Write only the number of lines below in which "está" occurs.

Collected data:
━━━━

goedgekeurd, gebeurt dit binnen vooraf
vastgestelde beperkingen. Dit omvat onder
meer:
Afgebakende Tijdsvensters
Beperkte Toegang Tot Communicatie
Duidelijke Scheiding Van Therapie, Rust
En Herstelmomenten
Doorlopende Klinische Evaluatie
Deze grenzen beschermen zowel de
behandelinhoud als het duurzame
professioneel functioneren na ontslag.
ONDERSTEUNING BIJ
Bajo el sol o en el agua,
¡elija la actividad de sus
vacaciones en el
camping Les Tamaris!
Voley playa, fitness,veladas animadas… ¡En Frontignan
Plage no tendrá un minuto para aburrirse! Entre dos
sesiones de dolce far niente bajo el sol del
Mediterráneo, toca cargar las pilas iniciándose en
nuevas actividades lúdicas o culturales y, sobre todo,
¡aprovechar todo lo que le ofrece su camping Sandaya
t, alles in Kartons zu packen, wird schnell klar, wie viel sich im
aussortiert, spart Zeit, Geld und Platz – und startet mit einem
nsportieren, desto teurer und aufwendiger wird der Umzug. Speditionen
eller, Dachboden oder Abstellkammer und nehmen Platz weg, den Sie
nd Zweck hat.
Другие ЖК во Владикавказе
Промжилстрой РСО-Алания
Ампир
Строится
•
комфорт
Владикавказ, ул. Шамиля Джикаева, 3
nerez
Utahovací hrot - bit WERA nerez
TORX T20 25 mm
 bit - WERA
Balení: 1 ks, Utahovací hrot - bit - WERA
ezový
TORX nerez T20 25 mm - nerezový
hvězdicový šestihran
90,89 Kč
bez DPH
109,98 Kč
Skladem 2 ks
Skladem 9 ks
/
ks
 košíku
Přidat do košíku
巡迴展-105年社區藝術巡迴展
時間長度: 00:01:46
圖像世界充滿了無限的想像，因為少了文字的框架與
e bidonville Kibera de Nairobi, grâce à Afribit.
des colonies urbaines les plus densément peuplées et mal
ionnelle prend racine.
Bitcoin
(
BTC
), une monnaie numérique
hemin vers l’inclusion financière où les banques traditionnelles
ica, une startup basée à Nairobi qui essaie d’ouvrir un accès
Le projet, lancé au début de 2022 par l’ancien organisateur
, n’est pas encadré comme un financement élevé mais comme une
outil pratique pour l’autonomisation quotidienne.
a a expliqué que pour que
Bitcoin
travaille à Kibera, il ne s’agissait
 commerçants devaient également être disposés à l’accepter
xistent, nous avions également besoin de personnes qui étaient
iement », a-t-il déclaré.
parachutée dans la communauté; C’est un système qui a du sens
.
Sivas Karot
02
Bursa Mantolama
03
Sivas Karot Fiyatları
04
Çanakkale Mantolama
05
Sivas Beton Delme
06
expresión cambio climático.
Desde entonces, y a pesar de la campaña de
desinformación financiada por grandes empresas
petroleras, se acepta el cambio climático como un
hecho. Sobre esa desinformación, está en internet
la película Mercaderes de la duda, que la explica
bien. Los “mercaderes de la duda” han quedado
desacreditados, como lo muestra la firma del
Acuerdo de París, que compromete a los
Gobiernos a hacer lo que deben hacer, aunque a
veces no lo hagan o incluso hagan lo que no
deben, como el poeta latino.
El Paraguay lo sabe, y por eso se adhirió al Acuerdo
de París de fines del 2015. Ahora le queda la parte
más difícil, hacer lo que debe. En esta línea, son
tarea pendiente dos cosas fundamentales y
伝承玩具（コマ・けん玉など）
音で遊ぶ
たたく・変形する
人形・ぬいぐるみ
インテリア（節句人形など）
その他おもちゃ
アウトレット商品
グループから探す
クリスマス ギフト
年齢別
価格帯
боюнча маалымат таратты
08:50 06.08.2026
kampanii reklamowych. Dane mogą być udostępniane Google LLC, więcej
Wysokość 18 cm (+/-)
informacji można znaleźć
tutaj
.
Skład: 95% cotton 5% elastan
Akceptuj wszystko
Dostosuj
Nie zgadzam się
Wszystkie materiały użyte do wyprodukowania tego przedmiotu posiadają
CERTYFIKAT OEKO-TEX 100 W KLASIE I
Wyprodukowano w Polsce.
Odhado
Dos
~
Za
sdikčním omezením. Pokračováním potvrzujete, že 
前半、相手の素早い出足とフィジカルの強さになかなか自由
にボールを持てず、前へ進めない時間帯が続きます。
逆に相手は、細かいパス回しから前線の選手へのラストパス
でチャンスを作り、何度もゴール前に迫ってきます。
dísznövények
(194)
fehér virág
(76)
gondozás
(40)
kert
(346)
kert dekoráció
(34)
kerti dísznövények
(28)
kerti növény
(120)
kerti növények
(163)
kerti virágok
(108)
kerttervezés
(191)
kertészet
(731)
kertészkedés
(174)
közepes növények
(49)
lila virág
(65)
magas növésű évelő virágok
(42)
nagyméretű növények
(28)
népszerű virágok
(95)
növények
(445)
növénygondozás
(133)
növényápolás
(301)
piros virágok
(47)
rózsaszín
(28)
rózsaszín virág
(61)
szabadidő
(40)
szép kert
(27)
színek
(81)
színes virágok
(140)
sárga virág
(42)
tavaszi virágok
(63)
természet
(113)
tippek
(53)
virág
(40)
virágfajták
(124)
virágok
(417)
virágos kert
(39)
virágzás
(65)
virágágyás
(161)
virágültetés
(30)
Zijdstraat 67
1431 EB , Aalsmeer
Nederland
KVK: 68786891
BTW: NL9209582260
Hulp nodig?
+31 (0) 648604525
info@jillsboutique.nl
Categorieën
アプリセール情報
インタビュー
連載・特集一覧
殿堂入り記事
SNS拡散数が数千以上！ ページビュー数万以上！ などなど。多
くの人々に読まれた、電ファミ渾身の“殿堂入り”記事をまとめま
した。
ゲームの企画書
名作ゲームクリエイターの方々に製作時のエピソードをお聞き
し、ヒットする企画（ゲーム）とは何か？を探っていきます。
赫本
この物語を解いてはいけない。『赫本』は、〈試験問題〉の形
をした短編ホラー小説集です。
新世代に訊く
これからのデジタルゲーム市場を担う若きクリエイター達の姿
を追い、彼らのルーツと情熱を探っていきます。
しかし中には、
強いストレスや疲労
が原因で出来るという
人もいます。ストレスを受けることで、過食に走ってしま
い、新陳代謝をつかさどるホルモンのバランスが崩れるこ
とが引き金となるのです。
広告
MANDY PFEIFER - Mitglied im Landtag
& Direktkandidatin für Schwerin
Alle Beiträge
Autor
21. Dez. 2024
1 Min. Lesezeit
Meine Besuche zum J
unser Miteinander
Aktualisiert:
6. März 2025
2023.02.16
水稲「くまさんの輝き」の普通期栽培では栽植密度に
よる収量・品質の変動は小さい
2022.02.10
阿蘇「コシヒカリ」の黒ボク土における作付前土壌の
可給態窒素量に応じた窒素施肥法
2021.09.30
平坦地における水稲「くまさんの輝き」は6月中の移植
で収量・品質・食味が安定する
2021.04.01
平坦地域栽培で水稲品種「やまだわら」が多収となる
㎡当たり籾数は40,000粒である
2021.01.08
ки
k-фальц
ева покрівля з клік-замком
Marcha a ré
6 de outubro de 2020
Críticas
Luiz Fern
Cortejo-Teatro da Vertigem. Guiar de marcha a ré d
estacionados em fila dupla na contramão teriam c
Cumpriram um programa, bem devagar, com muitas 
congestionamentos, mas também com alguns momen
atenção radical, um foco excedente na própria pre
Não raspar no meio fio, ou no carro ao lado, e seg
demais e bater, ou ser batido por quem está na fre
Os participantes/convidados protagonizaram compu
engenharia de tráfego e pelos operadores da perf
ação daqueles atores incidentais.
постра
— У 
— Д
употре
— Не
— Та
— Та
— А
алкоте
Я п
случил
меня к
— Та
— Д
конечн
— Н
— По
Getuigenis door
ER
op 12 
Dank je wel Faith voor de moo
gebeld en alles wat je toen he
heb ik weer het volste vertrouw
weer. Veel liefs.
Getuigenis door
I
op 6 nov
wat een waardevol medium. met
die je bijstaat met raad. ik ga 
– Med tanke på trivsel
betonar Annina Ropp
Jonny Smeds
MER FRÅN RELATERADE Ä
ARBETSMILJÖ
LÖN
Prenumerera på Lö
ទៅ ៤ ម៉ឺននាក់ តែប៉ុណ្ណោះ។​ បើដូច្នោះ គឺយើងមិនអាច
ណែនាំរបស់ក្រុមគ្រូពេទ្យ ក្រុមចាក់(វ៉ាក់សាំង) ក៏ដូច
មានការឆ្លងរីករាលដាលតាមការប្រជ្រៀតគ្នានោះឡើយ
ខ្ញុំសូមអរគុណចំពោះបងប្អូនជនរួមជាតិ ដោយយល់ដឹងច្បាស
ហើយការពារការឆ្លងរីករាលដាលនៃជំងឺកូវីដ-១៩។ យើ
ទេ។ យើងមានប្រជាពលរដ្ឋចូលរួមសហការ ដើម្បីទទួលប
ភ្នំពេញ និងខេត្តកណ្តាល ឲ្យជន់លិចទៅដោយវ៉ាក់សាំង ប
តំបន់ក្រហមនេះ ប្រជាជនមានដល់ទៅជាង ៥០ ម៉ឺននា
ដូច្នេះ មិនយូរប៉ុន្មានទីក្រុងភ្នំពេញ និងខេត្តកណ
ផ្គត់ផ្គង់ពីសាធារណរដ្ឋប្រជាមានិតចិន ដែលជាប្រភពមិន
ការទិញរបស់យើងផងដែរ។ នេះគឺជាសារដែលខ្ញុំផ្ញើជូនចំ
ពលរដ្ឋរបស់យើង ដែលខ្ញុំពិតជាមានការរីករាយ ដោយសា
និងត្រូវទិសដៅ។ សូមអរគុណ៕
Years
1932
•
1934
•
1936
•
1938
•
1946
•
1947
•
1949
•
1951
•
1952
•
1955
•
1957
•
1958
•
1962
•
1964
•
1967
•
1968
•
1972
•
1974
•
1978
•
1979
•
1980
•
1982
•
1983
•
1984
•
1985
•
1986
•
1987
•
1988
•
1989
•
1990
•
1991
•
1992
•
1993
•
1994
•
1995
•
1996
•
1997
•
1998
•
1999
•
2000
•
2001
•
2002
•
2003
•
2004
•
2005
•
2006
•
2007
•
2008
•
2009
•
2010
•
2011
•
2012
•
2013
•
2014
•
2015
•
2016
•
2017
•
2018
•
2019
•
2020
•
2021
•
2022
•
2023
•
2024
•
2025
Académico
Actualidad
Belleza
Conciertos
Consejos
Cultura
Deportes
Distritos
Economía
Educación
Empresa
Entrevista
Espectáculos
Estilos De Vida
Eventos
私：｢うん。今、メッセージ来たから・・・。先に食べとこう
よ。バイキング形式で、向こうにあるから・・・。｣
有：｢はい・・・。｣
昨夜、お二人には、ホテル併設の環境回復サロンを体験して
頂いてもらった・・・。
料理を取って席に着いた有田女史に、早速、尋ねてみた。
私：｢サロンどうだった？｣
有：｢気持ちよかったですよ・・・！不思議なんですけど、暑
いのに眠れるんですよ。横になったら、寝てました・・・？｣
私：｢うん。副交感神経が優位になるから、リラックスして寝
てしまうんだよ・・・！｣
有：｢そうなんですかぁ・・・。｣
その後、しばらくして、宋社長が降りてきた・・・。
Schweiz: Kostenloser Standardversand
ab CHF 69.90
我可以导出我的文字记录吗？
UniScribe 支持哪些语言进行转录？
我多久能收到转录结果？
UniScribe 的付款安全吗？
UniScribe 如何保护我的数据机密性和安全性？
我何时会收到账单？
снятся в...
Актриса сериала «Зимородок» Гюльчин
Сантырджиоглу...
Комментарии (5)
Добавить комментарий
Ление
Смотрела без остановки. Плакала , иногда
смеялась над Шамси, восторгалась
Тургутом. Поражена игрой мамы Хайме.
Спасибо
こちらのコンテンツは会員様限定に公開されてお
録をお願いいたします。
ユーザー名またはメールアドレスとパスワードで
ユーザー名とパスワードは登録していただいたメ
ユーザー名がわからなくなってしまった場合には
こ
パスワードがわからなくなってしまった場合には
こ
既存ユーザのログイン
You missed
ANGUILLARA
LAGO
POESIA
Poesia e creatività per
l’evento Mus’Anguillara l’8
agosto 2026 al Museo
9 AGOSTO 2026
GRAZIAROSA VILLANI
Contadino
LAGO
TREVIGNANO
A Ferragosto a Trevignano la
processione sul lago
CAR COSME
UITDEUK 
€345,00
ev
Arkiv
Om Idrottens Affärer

━━━━

RESPONSE: 2